Dynamic Object-aware SLAM (DOS) exploits object-level information to enable robust motion estimation in dynamic environments. It has attracted increasing attention with the recent success of learning-based models. Existing methods mainly focus on identifying and excluding dynamic objects from the optimization. In this work, we show that feature-based visual SLAM systems can also benefit from the presence of dynamic articulated objects by taking advantage of two observations:
- The 3D structure of an articulated object remains consistent over time;
- The points on the same object follow the same motion.
In particular, we present AirDOS, a dynamic object-aware system that introduces rigidity and motion constraints to model articulated objects. By jointly optimizing the camera pose, object motion, and the object 3D structure, we can rectify the camera pose estimation, preventing tracking lost, and generate 4D spatio-temporal maps for both dynamic objects and static scenes.
We extend the simple rigid objects to general articulated objects, which are defined as objects composed of one or more rigid parts connected by joints allowing rotational or translational motion, e.g., vehicles and humans, and utilize the properties of articulated objects to improve the camera pose estimation.

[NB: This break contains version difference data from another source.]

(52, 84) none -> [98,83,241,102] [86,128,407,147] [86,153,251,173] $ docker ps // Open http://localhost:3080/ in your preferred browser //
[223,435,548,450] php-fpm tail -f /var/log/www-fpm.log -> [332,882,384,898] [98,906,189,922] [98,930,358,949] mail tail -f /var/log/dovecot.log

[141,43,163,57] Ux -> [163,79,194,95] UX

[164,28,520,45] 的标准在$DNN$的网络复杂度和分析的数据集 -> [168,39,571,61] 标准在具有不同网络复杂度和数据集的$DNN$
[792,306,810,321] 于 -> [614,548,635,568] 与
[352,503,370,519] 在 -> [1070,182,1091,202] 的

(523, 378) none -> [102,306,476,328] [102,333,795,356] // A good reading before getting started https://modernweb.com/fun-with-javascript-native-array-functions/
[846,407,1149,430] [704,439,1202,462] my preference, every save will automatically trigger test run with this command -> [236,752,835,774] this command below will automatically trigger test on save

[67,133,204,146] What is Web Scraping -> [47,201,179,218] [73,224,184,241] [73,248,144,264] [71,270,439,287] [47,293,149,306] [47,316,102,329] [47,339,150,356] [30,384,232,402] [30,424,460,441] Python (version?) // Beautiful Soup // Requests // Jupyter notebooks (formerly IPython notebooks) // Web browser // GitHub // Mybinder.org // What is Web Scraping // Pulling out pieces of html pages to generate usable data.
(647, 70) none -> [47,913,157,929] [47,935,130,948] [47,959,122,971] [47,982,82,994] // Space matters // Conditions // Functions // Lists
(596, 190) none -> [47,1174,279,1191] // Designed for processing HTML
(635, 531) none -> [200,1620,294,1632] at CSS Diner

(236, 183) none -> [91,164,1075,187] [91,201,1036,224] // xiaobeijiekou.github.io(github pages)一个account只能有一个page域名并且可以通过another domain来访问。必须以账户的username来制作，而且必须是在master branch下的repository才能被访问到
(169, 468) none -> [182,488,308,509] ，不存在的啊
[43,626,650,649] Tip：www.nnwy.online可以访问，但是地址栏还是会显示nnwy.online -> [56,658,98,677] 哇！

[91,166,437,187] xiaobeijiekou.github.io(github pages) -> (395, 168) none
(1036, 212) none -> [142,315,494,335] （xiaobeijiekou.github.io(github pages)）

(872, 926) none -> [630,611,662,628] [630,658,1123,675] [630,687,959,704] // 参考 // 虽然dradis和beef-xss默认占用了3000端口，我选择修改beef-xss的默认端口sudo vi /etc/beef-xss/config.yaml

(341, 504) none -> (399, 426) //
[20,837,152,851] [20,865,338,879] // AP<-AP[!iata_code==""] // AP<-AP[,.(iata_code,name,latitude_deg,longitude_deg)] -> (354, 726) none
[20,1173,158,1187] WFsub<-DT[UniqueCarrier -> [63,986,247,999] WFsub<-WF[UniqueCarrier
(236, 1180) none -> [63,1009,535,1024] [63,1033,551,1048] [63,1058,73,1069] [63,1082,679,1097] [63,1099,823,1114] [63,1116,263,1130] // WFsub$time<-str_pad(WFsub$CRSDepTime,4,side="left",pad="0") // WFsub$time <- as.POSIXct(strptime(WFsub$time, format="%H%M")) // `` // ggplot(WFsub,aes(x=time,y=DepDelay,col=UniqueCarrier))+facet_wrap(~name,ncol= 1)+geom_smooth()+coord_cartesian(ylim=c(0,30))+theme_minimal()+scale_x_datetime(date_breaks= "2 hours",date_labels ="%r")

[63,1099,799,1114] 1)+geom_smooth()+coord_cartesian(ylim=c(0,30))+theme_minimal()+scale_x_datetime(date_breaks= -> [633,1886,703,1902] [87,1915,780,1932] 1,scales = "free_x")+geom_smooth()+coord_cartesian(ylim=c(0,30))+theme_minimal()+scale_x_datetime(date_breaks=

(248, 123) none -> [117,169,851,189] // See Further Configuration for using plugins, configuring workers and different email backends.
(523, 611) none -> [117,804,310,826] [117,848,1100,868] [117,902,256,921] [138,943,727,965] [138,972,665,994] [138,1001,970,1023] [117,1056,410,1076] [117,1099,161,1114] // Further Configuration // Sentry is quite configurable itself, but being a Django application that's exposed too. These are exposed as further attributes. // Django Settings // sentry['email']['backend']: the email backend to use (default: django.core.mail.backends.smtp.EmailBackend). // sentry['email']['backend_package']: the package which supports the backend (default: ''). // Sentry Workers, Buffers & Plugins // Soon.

We jointly optimize the 3D structural information and the motion of articulated objects. To this end, we introduce
(1) a rigidity constraint, which assumes that the distance between any two points located on the same rigid part remains constant over time, and
(2) a motion constraint, which assumes that feature points on the same rigid parts follow the same 3D motion. This allows us to build a 4D spatio-temporal map including both dynamic and static structures.